Man arrested after making social media threats toward Lamar Co. School DistrictBy HASKEL BURNS,
An 18-year-old man has been arrested and charged with two counts of violating the Mississippi Terroristic Threats Law after posting threats against the Lamar County School District on social media.
In a letter sent out Monday, district superintendent Tess Smith said school district police became aware of the threats on Saturday and immediately began an investigation. The suspect, Xadrien Watson, was apprehended on Broad Street in Hattiesburg and booked into the Lamar County Jail.
“Thank you for entrusting your student(s) with us,” Smith said in the letter. “Please know that we do not take that trust lightly. All of our staff, especially our officers, take the job of protecting our students very seriously.
“Sadly, we live in an age where we must take all threats and whispers of threats as real and worthy of investigation. Jokes related to this topic are a thing of the past.”
Officials from the Hattiesburg Police Department, the local Federal Bureau of Investigation office, the Lamar County Sheriff’s Office and U.S. Marshals Office assisted with the investigation.
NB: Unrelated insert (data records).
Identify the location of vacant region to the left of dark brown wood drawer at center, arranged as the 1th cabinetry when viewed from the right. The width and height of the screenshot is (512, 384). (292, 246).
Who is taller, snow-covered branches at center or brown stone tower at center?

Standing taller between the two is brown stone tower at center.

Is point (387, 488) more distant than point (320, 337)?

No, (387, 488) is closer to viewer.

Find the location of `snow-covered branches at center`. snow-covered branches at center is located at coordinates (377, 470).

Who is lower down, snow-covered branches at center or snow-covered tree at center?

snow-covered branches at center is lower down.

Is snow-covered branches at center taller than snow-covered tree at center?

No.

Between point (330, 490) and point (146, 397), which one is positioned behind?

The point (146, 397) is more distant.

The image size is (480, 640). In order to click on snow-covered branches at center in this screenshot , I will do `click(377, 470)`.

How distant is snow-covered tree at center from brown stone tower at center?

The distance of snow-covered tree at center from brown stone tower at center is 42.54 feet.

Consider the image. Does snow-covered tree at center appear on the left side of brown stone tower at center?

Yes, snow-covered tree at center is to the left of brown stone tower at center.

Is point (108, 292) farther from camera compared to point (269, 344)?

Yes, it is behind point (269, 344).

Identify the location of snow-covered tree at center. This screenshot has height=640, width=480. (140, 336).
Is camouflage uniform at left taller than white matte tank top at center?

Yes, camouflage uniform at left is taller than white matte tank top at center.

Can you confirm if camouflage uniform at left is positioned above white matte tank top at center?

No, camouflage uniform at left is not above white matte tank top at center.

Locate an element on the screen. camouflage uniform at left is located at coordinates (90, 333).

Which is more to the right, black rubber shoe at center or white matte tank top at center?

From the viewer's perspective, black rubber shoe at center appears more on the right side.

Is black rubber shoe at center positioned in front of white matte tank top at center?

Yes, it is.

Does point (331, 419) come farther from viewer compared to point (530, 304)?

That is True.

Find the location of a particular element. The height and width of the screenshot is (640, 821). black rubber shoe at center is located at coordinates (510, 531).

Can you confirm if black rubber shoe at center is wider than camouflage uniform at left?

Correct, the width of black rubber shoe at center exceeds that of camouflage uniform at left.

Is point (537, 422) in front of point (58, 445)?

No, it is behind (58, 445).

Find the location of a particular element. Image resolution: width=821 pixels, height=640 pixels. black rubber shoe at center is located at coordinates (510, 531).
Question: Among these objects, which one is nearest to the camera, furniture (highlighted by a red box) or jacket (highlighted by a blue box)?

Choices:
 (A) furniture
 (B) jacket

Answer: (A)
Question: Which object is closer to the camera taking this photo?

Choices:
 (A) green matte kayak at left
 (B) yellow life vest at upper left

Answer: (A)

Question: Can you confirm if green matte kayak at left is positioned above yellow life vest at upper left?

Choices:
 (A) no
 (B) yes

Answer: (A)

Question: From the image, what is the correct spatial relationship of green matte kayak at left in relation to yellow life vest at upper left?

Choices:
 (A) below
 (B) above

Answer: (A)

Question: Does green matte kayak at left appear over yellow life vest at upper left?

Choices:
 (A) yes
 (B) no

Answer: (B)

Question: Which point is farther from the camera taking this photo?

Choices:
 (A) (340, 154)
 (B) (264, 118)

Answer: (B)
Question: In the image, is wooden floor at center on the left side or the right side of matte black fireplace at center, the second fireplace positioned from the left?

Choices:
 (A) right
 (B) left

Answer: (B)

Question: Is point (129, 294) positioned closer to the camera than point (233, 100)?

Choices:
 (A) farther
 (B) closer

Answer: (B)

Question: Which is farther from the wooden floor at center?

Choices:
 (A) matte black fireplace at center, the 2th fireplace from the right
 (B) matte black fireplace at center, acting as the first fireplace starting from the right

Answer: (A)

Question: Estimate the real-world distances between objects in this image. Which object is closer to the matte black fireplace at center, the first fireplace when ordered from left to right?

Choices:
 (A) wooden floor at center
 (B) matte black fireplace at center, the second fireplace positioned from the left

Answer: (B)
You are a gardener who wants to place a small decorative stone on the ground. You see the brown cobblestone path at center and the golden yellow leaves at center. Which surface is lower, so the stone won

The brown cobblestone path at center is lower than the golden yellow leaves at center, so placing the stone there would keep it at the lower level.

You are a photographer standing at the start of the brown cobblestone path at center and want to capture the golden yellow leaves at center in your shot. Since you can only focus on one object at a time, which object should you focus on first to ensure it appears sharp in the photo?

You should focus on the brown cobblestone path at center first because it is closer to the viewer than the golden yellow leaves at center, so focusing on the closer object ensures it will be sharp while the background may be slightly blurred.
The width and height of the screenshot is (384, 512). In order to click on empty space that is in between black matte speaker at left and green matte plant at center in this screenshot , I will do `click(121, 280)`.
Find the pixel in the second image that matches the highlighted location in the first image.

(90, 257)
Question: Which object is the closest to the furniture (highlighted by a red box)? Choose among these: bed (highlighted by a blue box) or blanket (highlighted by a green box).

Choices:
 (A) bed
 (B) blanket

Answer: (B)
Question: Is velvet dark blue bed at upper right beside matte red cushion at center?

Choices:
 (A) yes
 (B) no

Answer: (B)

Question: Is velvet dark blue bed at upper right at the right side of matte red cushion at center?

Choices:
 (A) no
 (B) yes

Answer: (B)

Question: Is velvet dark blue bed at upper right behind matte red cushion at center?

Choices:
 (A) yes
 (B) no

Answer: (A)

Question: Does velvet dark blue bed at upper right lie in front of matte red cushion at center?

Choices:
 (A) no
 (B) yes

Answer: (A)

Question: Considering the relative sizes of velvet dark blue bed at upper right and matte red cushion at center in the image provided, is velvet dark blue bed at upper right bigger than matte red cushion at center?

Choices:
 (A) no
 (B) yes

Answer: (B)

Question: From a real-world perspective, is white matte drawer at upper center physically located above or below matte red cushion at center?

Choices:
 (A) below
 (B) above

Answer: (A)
Because of rules and guidelines of the school district and law enforcement, Smith is unable to divulge any further information at this time.
“The Lamar County School District is grateful for the assistance of all agencies who participated in this investigation,” Smith said. “We are also thankful to the observant individuals who saw the posts on social media and took the appropriate steps to report it.
“These incidents are not taken lightly and will be investigated thoroughly, and subjects who make these threats will be prosecuted to the fullest extent.”
The Mississippi Terroristic Threats Law, which went into effect July 1, defines terroristic threats as threats of violence with the “intent to terrorize, intimidate or disrupt a governmental function” – including schools and school functions – by any means, including social media. Such threats are punishable by up to five years in prison.